### To be done
From the items below, keep only the lines that contain the string "всех", and copy each of those lines in full.

(Listings of element regions)
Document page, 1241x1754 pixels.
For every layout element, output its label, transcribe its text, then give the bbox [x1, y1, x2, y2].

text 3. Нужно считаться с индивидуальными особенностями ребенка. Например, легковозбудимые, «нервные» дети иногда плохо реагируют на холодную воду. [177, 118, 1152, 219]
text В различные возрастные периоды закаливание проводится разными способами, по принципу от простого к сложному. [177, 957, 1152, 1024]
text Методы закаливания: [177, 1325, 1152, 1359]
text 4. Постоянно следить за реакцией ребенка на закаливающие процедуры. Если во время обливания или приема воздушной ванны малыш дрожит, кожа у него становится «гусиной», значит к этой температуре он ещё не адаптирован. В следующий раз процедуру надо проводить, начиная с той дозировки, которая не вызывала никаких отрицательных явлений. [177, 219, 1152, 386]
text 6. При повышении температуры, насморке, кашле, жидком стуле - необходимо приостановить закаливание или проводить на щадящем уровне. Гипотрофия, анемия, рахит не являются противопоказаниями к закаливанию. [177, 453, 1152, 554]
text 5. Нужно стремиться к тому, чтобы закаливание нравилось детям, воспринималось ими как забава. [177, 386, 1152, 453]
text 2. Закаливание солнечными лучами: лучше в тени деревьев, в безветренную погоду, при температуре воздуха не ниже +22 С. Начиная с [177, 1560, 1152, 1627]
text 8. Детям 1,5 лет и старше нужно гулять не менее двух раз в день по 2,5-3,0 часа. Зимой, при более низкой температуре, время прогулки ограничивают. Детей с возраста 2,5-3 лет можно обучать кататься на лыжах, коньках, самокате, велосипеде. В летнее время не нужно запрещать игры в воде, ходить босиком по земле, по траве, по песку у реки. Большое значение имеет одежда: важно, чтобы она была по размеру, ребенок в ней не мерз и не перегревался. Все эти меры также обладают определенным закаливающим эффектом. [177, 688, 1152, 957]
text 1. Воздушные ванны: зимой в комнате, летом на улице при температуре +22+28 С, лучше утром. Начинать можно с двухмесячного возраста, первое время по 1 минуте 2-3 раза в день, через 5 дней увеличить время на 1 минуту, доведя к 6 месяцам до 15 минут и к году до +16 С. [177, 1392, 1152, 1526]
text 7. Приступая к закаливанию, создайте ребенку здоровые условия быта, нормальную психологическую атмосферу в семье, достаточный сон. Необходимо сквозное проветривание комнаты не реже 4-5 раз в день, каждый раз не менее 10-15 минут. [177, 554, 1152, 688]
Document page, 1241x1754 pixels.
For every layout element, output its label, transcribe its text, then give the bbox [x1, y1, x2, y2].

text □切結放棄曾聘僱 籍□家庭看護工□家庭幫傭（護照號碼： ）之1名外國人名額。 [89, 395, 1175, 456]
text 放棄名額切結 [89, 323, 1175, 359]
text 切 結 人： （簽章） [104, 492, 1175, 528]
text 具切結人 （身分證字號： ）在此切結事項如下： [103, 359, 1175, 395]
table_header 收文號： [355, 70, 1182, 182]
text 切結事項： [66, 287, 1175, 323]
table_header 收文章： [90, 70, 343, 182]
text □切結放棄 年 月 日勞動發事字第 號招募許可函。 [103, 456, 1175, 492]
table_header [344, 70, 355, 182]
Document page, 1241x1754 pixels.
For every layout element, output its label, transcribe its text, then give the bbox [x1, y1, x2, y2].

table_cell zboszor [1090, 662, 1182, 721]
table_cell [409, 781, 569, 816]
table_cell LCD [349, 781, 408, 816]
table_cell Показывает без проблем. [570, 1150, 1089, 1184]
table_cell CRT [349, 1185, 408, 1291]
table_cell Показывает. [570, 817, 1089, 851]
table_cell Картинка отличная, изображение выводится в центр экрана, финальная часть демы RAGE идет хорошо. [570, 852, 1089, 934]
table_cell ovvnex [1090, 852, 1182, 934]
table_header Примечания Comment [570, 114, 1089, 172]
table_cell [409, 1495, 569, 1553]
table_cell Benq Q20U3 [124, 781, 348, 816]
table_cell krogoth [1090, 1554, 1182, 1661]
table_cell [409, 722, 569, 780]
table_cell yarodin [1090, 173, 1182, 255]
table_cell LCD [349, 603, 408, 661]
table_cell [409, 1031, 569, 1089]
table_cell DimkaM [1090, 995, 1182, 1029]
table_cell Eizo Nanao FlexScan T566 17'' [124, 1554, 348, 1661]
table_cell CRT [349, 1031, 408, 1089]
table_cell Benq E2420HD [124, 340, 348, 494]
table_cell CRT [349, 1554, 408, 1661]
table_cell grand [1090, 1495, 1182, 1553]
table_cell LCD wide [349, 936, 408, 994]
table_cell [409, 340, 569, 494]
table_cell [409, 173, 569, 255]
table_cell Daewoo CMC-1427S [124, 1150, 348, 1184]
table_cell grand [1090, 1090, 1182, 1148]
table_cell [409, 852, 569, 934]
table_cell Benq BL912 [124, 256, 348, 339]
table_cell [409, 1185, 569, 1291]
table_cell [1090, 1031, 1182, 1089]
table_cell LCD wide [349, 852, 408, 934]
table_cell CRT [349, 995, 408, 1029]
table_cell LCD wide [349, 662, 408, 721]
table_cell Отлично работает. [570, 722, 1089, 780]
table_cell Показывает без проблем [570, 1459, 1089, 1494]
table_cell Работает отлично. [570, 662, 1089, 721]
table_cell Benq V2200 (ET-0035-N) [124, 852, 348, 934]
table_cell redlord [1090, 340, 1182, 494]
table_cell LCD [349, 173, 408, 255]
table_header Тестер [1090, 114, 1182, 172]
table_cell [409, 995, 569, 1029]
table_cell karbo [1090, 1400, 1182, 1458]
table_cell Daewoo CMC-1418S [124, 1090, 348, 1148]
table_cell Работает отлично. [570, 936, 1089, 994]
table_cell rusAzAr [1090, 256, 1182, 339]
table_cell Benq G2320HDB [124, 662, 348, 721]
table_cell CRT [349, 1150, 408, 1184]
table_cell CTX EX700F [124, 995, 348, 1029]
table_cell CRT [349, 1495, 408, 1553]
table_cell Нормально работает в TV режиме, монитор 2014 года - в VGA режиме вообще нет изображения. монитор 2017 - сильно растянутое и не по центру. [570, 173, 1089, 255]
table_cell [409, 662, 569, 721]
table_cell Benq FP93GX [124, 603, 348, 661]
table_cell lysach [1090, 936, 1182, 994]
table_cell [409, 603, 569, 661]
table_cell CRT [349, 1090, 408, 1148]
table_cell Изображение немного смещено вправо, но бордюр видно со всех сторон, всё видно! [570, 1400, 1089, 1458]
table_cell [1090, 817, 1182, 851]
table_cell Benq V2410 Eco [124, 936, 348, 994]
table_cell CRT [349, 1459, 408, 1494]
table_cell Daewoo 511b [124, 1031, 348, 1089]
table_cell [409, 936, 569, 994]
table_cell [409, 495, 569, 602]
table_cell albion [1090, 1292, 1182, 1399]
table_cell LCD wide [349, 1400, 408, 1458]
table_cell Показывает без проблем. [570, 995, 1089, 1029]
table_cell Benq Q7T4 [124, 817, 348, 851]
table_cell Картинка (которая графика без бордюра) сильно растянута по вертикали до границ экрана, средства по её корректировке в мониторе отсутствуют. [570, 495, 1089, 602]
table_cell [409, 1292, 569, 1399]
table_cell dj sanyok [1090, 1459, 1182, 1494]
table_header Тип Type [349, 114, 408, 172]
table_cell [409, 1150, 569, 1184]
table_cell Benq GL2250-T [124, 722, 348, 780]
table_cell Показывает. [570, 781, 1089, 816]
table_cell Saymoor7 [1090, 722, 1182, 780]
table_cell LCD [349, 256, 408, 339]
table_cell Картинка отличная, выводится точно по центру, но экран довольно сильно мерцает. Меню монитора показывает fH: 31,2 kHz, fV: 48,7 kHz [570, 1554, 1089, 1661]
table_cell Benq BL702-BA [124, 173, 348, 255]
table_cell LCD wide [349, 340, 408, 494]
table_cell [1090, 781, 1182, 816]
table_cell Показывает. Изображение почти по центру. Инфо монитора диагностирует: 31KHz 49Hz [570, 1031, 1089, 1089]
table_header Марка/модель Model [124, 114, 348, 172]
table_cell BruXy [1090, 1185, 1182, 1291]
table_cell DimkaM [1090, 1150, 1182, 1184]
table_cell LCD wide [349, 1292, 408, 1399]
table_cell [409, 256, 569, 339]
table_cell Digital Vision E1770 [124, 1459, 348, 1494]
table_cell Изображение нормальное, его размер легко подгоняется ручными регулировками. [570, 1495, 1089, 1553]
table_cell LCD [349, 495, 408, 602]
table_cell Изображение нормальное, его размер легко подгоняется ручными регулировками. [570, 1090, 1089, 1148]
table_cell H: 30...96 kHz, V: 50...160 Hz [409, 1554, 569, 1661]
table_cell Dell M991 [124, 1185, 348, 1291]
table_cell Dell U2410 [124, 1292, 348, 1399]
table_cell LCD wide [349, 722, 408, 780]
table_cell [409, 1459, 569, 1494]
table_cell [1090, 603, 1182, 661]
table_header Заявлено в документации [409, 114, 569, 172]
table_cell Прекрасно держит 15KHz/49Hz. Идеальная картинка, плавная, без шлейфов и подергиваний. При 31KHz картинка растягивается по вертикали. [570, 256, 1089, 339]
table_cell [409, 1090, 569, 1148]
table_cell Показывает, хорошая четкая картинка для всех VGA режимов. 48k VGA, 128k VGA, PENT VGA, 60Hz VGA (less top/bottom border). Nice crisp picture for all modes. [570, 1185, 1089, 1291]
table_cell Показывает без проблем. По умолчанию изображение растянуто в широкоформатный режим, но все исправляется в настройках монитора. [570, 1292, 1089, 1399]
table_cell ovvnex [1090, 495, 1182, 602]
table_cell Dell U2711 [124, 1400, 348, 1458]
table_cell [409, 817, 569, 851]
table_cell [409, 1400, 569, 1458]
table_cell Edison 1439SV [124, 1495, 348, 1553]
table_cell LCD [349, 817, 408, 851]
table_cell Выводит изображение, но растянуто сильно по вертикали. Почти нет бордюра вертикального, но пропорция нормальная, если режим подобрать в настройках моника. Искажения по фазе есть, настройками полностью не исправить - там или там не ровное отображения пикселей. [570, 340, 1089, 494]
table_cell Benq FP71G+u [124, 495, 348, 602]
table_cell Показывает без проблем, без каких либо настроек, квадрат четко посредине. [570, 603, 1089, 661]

### Exercise response
table_cell Изображение немного смещено вправо, но бордюр видно со всех сторон, всё видно! [570, 1400, 1089, 1458]
table_cell Показывает, хорошая четкая картинка для всех VGA режимов. 48k VGA, 128k VGA, PENT VGA, 60Hz VGA (less top/bottom border). Nice crisp picture for all modes. [570, 1185, 1089, 1291]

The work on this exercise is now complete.